Virus casts shadow over recovery of Asian mkts
Worsening coronavirus outbreaks have outlined the prospects for a rebound
Bangkok: Shares skidded in Asia on Wednesday after Wall Street closed lower for a second straight day, led by drops in technology companies and banks. Worsening coronavirus outbreaks in Asia have cast a shadow over prospects for a rebound from the pandemic.
Tokyo's Nikkei 225 fell more than 2 per cent and other benchmarks also declined. On Tuesday, the S&P 500 gave back 0.7 per cent, pulling the index further below the record high it set on Friday. Small-company stocks, which have been beating the rest of the market in recent months, fell more than other sectors.
Asian governments are scrambling to secure supplies of Covid-19 vaccines after seeing infection numbers surge in recent weeks. The rising caseloads are straining medical systems from Japan to India and leading to a restoration of pandemic precautions such as travel restrictions, quarantine requirements and a dimming of nightlife.
The Nikkei 225 in Tokyo gave up just over 2.0 per cent to 28,508.55 while Hong Kong's Hang Seng declined 1.7 per cent to 28,655.76. In Seoul, the Kospi lost 1.5 per cent to 3,171.66, while Sydney's S&P/ASX 200 shed 0.3 per cent to 6,997.50. The Shanghai Composite index ended flat at 3,472.93.
"Global stocks are still plumbing the lows after renewed virus concerns spooked markets overnight," Stephen Innes of Axi said in a commentary. Worsening outbreaks in India and Thailand have also cast a pall on a recovery in travel, which in turn is clouding the outlook for oil and fuel prices, he said.

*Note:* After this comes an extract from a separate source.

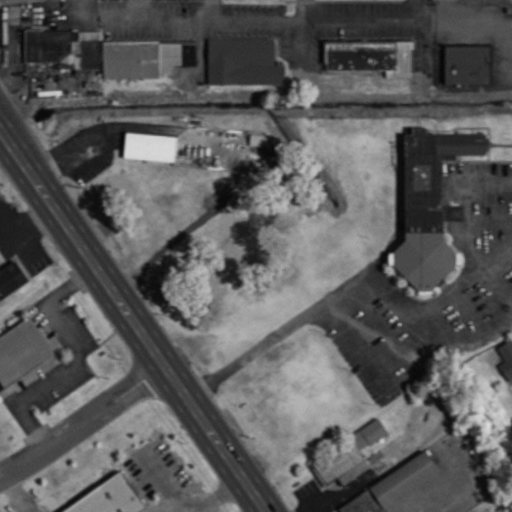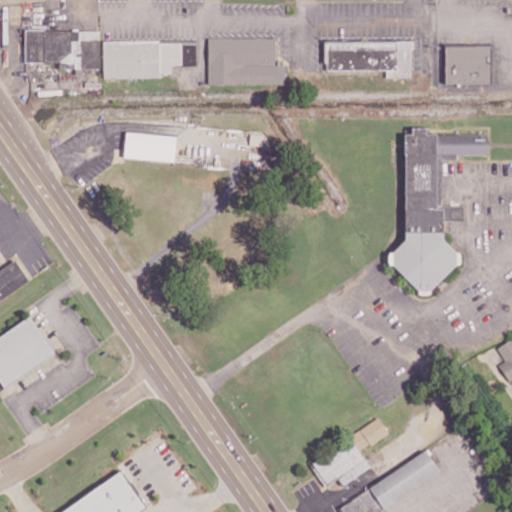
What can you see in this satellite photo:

On Wednesday the S&P 500 closed at 4,134.94. The Dow Jones Industrial Average lost 0.8 per cent to 33,821.30. After shedding an early gain, the technology-heavy Nasdaq slid 0.9 per cent, to 13,786.27. Apple fell 1.3 per cent as part of a broad slide in technology companies. Banks also accounted for a big share of the selling, which came as bond yields fell, reversing course after moving higher on Monday.
The yield on the 10-year Treasury fell to 1.57 per cent from 1.60 per cent. Bank of America dropped 2.8 per cent and Citigroup slid 3.2 per cent. Investors have turned defensive, favouring utilities, real estate stocks and a mix of companies that make consumer staples like food and household products.
General Mills rose 1.6 per cent and Clorox added 3 per cent. The market has been swaying between gains and record highs to pullbacks as investors weigh solid economic growth against the risks still posed by the pandemic. That push and pull will likely continue as vaccine distribution rolls on and various industries reopen.